If you’ve ever had a migraine, then you know just how debilitating and disabling intense head pain can be. Migraines can strike at any age, seniors included. Understanding your migraines and their causes is key to alleviating your symptoms in your older years.
What are migraines?
A migraine is much worse than a typical headache. It is a common neurological disorder that causes a variety of symptoms, most notably a throbbing, pulsing headache, usually on one side of your head. These headaches are often preceded by an aura—a cluster of symptoms such as tingling in the arm or leg and visual disturbances. Your migraine will likely get worse with physical activity, lights, sounds or smells. It may last a few hours or for several days.
Most people who suffer from migraines as younger adults notice a decline in the frequency of their migraines as they get older. When an older adult experiences a severe headache, it is sometimes associated with an injury or another medical condition.
These are called secondary headaches and may be associated with:
- Head trauma. Any accident that causes injury to the head can lead to severe headaches.
- Temporal arteritis (TA). This condition prompts the temporal arteries to swell and narrow, leading to migraines.
- Trigeminal neuralgia. This condition occurs when the trigeminal nerve that controls facial feeling is compressed, as a result causing intense facial and head pain.
- Stroke. Severe headaches or migraines often accompany s a stroke.

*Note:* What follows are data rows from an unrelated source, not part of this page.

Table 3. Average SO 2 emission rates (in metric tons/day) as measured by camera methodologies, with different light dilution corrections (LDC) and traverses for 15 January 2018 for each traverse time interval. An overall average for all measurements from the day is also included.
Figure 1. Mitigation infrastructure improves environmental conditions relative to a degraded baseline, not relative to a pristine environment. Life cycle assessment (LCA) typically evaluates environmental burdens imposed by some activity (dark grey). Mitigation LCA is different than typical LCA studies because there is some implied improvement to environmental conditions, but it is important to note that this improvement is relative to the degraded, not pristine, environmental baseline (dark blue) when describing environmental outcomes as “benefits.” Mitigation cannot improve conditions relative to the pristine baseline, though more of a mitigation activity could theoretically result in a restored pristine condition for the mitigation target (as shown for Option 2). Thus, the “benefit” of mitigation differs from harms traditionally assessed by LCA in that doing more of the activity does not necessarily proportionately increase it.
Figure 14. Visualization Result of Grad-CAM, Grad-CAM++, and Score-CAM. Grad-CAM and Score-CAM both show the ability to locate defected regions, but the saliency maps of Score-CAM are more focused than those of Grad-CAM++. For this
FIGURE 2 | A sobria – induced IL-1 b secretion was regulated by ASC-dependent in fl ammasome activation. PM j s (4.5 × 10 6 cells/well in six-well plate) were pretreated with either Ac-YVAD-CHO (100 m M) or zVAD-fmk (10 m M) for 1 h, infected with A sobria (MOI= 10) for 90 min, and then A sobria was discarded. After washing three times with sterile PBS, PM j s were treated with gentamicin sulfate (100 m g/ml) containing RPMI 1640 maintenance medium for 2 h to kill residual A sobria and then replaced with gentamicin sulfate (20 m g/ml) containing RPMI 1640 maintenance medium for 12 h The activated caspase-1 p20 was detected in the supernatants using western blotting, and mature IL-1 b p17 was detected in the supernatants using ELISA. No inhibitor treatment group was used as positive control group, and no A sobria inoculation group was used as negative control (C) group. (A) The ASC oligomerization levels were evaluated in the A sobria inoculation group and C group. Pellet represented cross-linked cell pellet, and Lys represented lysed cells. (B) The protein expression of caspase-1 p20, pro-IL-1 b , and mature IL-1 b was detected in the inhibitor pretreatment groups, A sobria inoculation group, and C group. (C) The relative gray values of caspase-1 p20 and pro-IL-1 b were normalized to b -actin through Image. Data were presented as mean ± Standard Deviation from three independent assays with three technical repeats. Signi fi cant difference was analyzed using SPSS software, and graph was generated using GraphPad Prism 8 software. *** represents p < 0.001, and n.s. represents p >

Tips for relieving your migraines.
If you experience migraines and your doctor has ruled out secondary causes, like head trauma or stroke, certain lifestyle changes may help alleviate the pain and reduce the frequency of your headaches:
- Get enough sleep
- Don’t skip meals and limit processed foods
- Drink plenty of water
- Stay physically active with low-impact exercises like walking and swimming
- Lower your stress levels by engaging in relaxing activities like journaling or yoga
- Avoid triggers like caffeine and alcohol
- Try alternative approaches like acupuncture and massage
- Talk to your doctor about medications designed to prevent or relieve the symptoms of migraines
When to talk to your doctor.
If you or your aging loved one has been experiencing chronic migraines, make an appointment with the doctor. Talk to your doctor about when you experience your migraines, common triggers and how long the migraines last. This can help your doctor better understand the cause of your headaches and the best course of treatment.
Severe headache symptoms that are sudden, new or cause neurological symptoms like dizziness, weakness, confusion or personality changes should also be evaluated by a doctor right away. New-onset headaches in older individuals are more likely to have serious underlying causes that warrant medical attention.
Migraines are debilitating and interfere with your life, no matter what your age. Fortunately, there are ways to prevent and treat these intense headaches. Talk to your doctor about ongoing or new migraines and associated symptoms. With the right treatment plan, you can minimize or avoid headaches in the future and improve your overall quality of life.